– Думаю, следует сделать перерыв на час, джентльмены.

Граф Разумов потянулся, в шее его что-то хрустнуло, будто вдалеке раздался выстрел.

– Прекрасное предложение. Я бы прогулялся по саду, чтобы размять ноги, и с удовольствием выкурил сигару. После моциона всегда лучше думается.

– Несомненно, – поддержал фон Хаас, сложил документы в стопку и жестом велел секретарю их забрать. – Перед тем как сделать важный шаг, лучше выдержать паузу. Из-за нарушения этого правила совершалось немало ошибок, как доказывает история.

Алекс задумчиво кивнул. Очень верное наблюдение и важное, особенно для настоящего момента.

– Итак, джентльмены, мисс Джеймс, встретимся здесь же через час.

Мужчины покинули комнату.
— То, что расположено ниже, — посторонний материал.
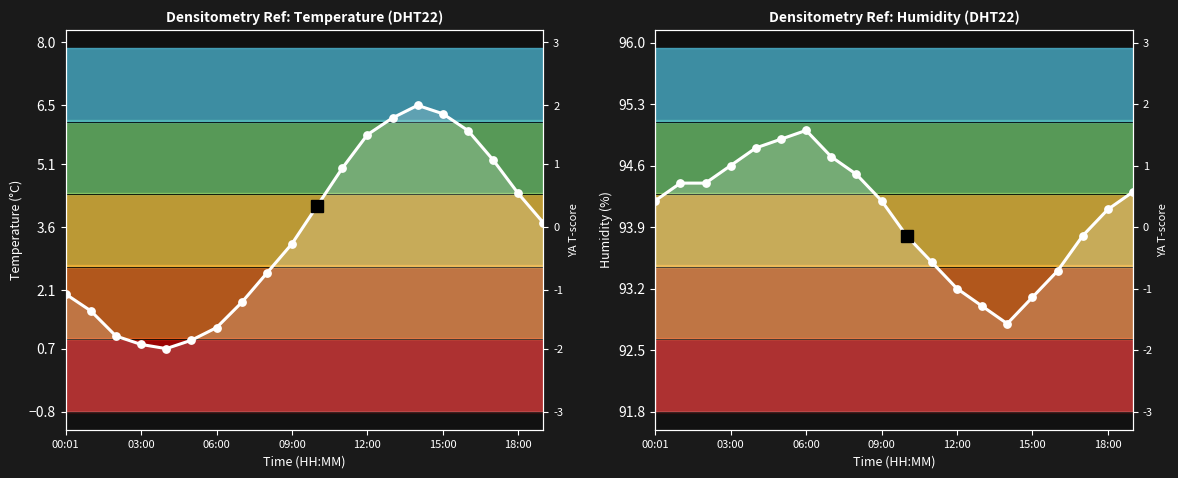

At how many categories does at least one series exceed 0?

20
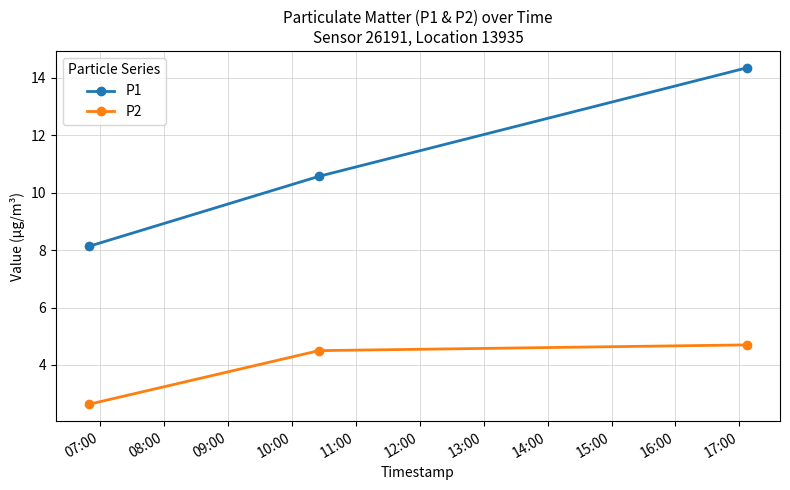

What is the difference between the maximum and second lowest values in the P1 series?

3.8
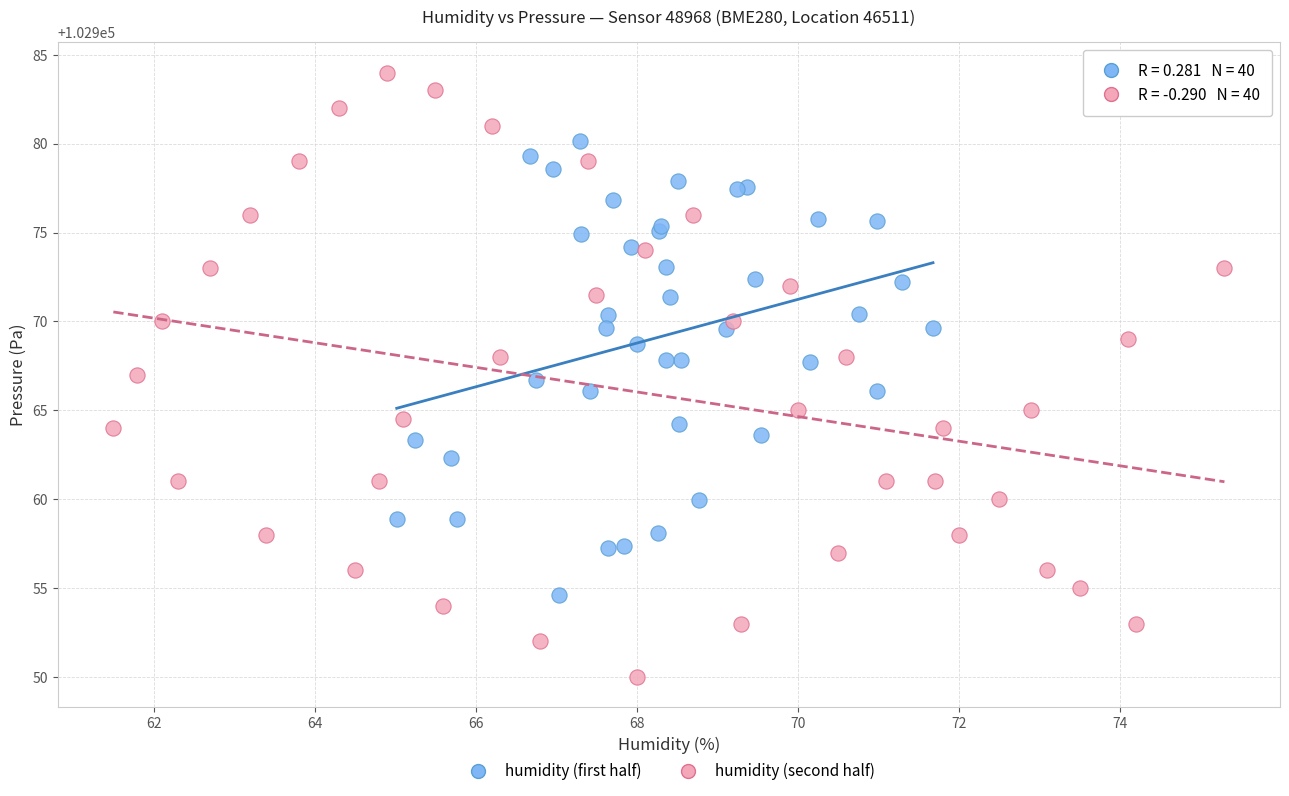

Which series has the widest spread of Y values?

humidity (second half)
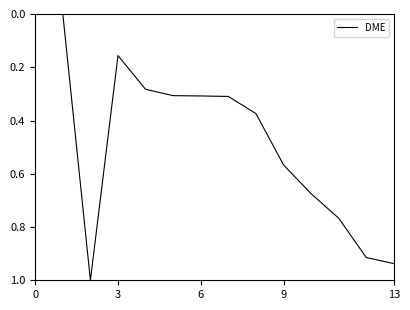

What is the greatest value displayed?

1.0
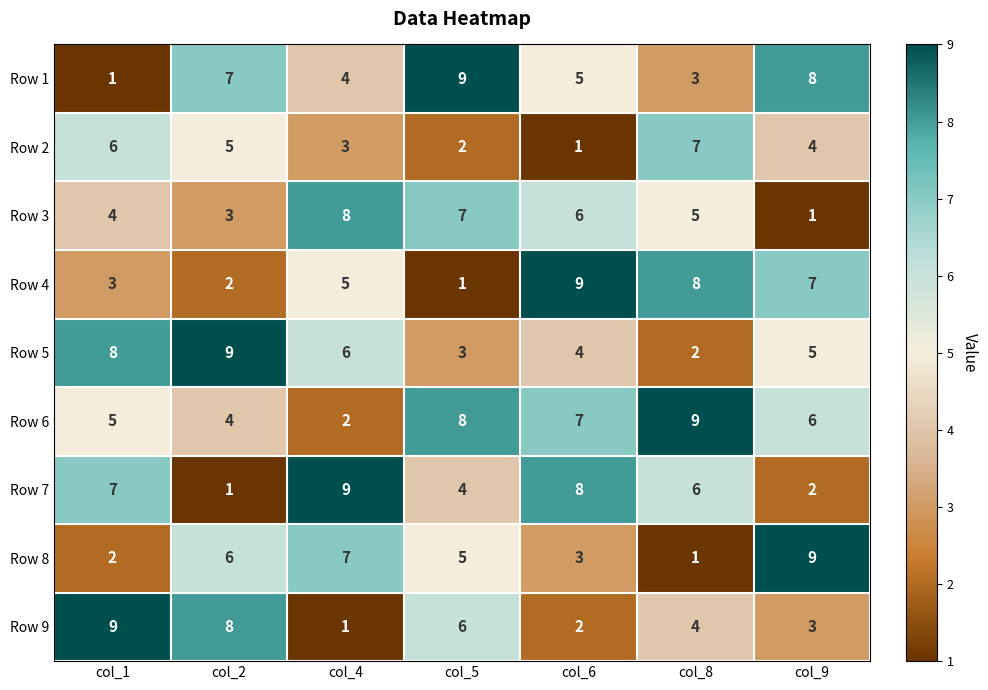

What is the difference between the second highest and second lowest values in the Row 2 series?

4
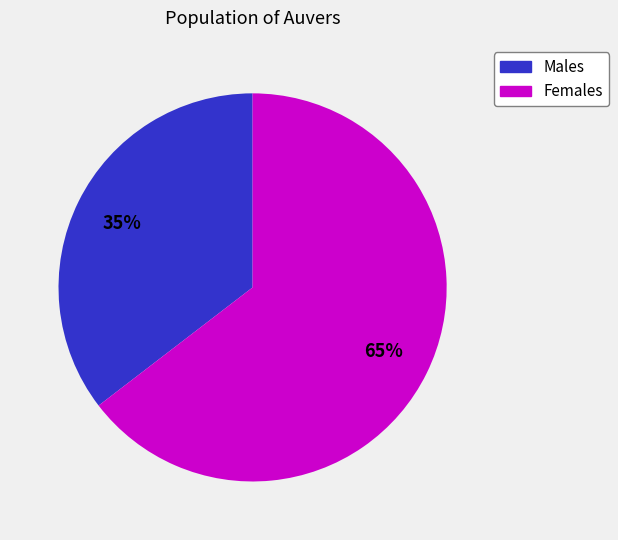

Does any single category account for the majority?

Yes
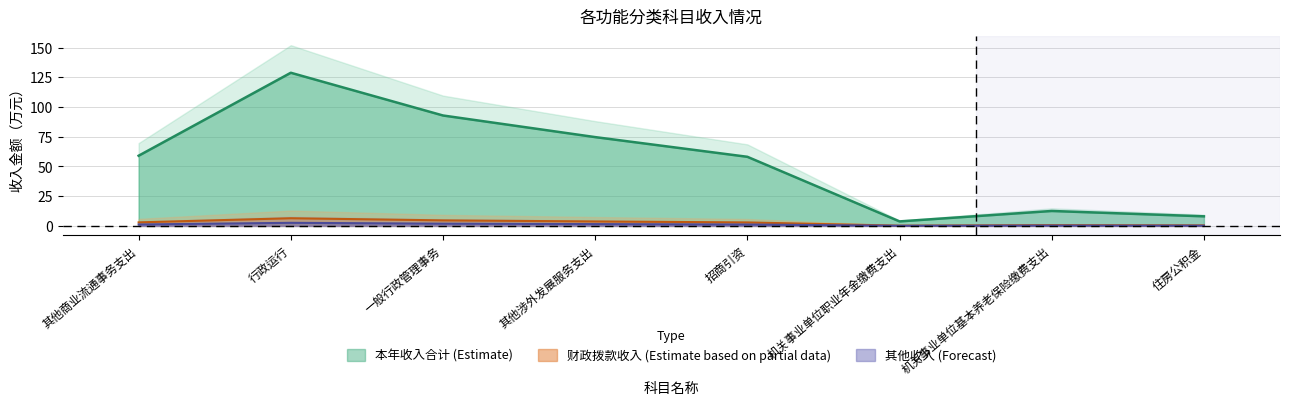

Is the value of 财政拨款收入 (Estimate based on partial data) at 其他涉外发展服务支出 greater than the value of 本年收入合计 (Estimate) at 行政运行?

No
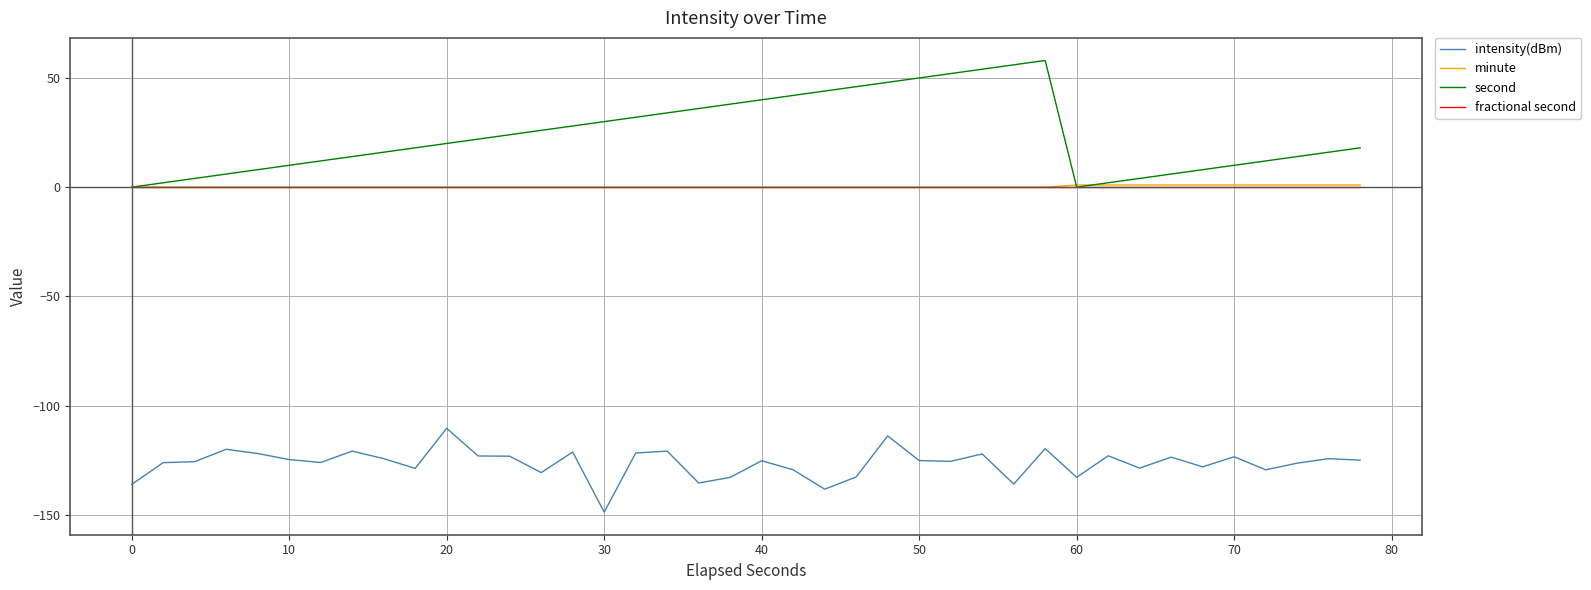

What is the difference between the second highest and minimum values in the second series?

56.0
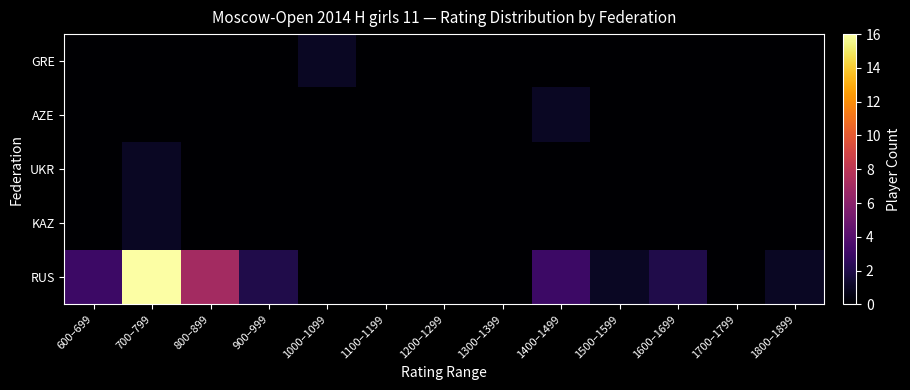

Reading left to right, transcribe all the data shown in this chart.

RUS: 600–699=3	700–799=16	800–899=7	900–999=2	1000–1099=0	1100–1199=0	1200–1299=0	1300–1399=0	1400–1499=3	1500–1599=1	1600–1699=2	1700–1799=0	1800–1899=1
KAZ: 600–699=0	700–799=1	800–899=0	900–999=0	1000–1099=0	1100–1199=0	1200–1299=0	1300–1399=0	1400–1499=0	1500–1599=0	1600–1699=0	1700–1799=0	1800–1899=0
UKR: 600–699=0	700–799=1	800–899=0	900–999=0	1000–1099=0	1100–1199=0	1200–1299=0	1300–1399=0	1400–1499=0	1500–1599=0	1600–1699=0	1700–1799=0	1800–1899=0
AZE: 600–699=0	700–799=0	800–899=0	900–999=0	1000–1099=0	1100–1199=0	1200–1299=0	1300–1399=0	1400–1499=1	1500–1599=0	1600–1699=0	1700–1799=0	1800–1899=0
GRE: 600–699=0	700–799=0	800–899=0	900–999=0	1000–1099=1	1100–1199=0	1200–1299=0	1300–1399=0	1400–1499=0	1500–1599=0	1600–1699=0	1700–1799=0	1800–1899=0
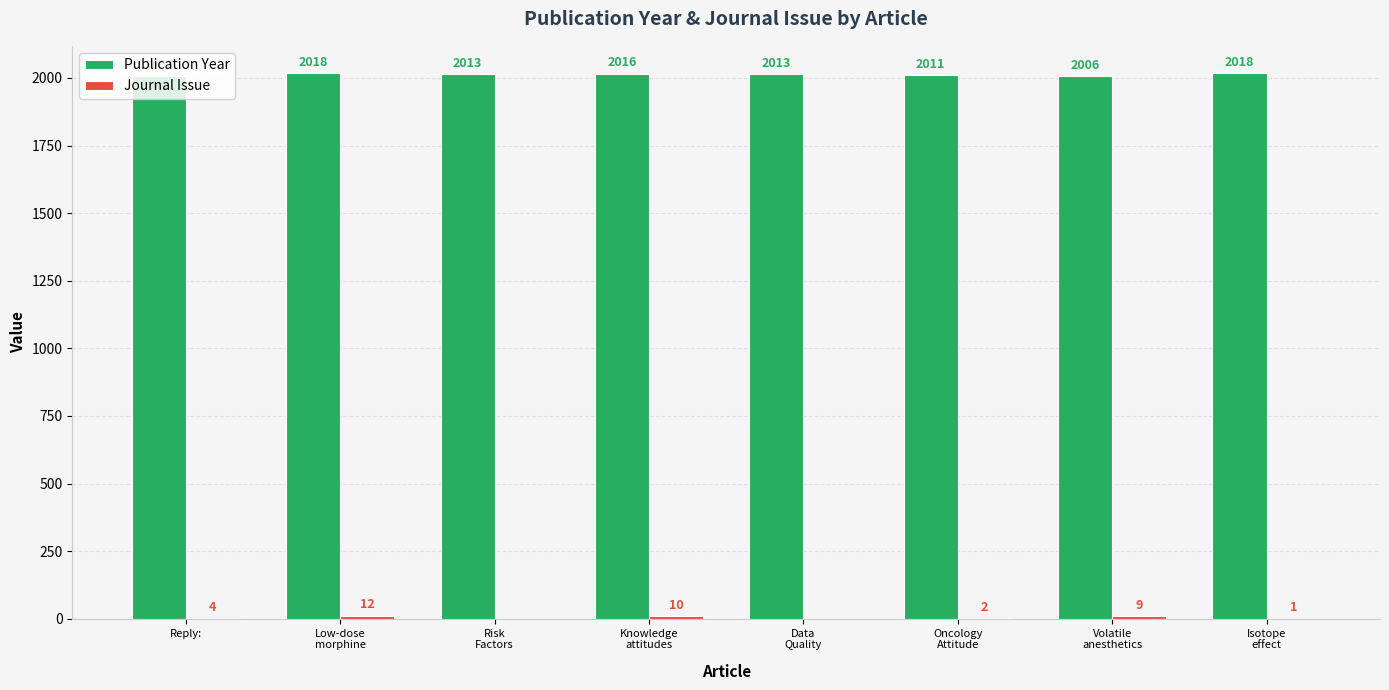

What is the maximum value shown in the chart?

2018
Алекс задержался в дверях, ожидая, когда выйдет мисс Джеймс, но она осталась сидеть за столом. Через пару секунд подняла голову, словно желая убедиться, что он не двинулся с места, и между бровей появилась тоненькая морщинка.

– Если не возражаете, лорд Стентон, я бы осталась, хочу просмотреть сделанные записи.

Уткнувшись в документы, она дала понять, что не желает продолжения разговора. Алексу не оставалось ничего иного, как выйти и закрыть дверь.


Александр вернулся в кабинет через десять минут. Мисс Джеймс все еще была там. Рука поднялась к лицу, чтобы убрать непослушную прядь. Пожалуй, именно этот жест подтолкнул его, заставляя переступить порог.

– Вы не закончили? – спросил он, встав рядом и положив одну руку на стол, другую на спинку стула. Полюбовавшись несколько минут ее декольте, Алекс с сожалением отвел взгляд и бегло просмотрел лежащие на столе бумаги. – Неудивительно, что вам приходится перечитывать. Как вы разбираете то, что пишете? Или это греческий?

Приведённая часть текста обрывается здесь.